What is being asked
Please output all the entries word for word, without the pictures.

►

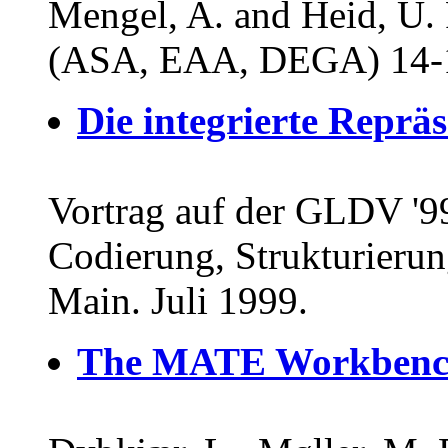
Mengel, A. and Heid, U.
(ASA, EAA, DEGA) 14-1
Die integrierte Repräs
Vortrag auf der GLDV '99
Codierung, Strukturierun
Main. Juli 1999.
The MATE Workbenc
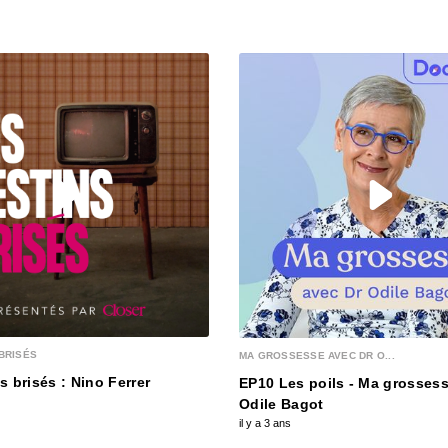
00:03:15
S12E13
00:03:25
S12E12
00:03:12
S12E1
00:03:12
BRISÉS
MA GROSSESSE AVEC DR O...
S12E1
s brisés : Nino Ferrer
EP10 Les poils - Ma grossess
00:03:28
Odile Bagot
il y a 3 ans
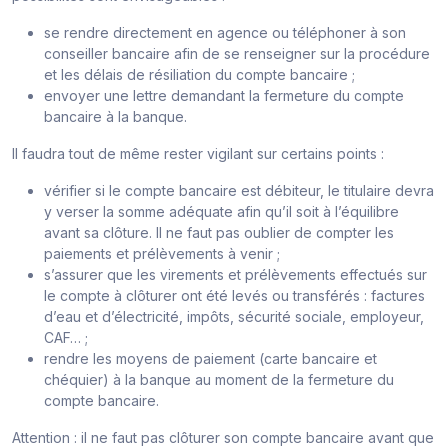
se rendre directement en agence ou téléphoner à son
conseiller bancaire afin de se renseigner sur la procédure
et les délais de résiliation du compte bancaire ;
envoyer une lettre demandant la fermeture du compte
bancaire à la banque.
Il faudra tout de même rester vigilant sur certains points :
vérifier si le compte bancaire est débiteur, le titulaire devra
y verser la somme adéquate afin qu’il soit à l’équilibre
avant sa clôture. Il ne faut pas oublier de compter les
paiements et prélèvements à venir ;
s’assurer que les virements et prélèvements effectués sur
le compte à clôturer ont été levés ou transférés : factures
d’eau et d’électricité, impôts, sécurité sociale, employeur,
CAF… ;
rendre les moyens de paiement (carte bancaire et
chéquier) à la banque au moment de la fermeture du
compte bancaire.
Attention
: il ne faut pas clôturer son compte bancaire avant que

◄

Solution for this task
Mengel, A. and Heid, U.
(ASA, EAA, DEGA) 14-1
Die integrierte Repräs
Vortrag auf der GLDV '99
Codierung, Strukturierun
Main. Juli 1999.
The MATE Workbenc
00:03:15
S12E13
00:03:25
S12E12
00:03:12
S12E1
00:03:12
BRISÉS
MA GROSSESSE AVEC DR O...
S12E1
s brisés : Nino Ferrer
EP10 Les poils - Ma grossess
00:03:28
Odile Bagot
il y a 3 ans
se rendre directement en agence ou téléphoner à son
conseiller bancaire afin de se renseigner sur la procédure
et les délais de résiliation du compte bancaire ;
envoyer une lettre demandant la fermeture du compte
bancaire à la banque.
Il faudra tout de même rester vigilant sur certains points :
vérifier si le compte bancaire est débiteur, le titulaire devra
y verser la somme adéquate afin qu’il soit à l’équilibre
avant sa clôture. Il ne faut pas oublier de compter les
paiements et prélèvements à venir ;
s’assurer que les virements et prélèvements effectués sur
le compte à clôturer ont été levés ou transférés : factures
d’eau et d’électricité, impôts, sécurité sociale, employeur,
CAF… ;
rendre les moyens de paiement (carte bancaire et
chéquier) à la banque au moment de la fermeture du
compte bancaire.
Attention
: il ne faut pas clôturer son compte bancaire avant que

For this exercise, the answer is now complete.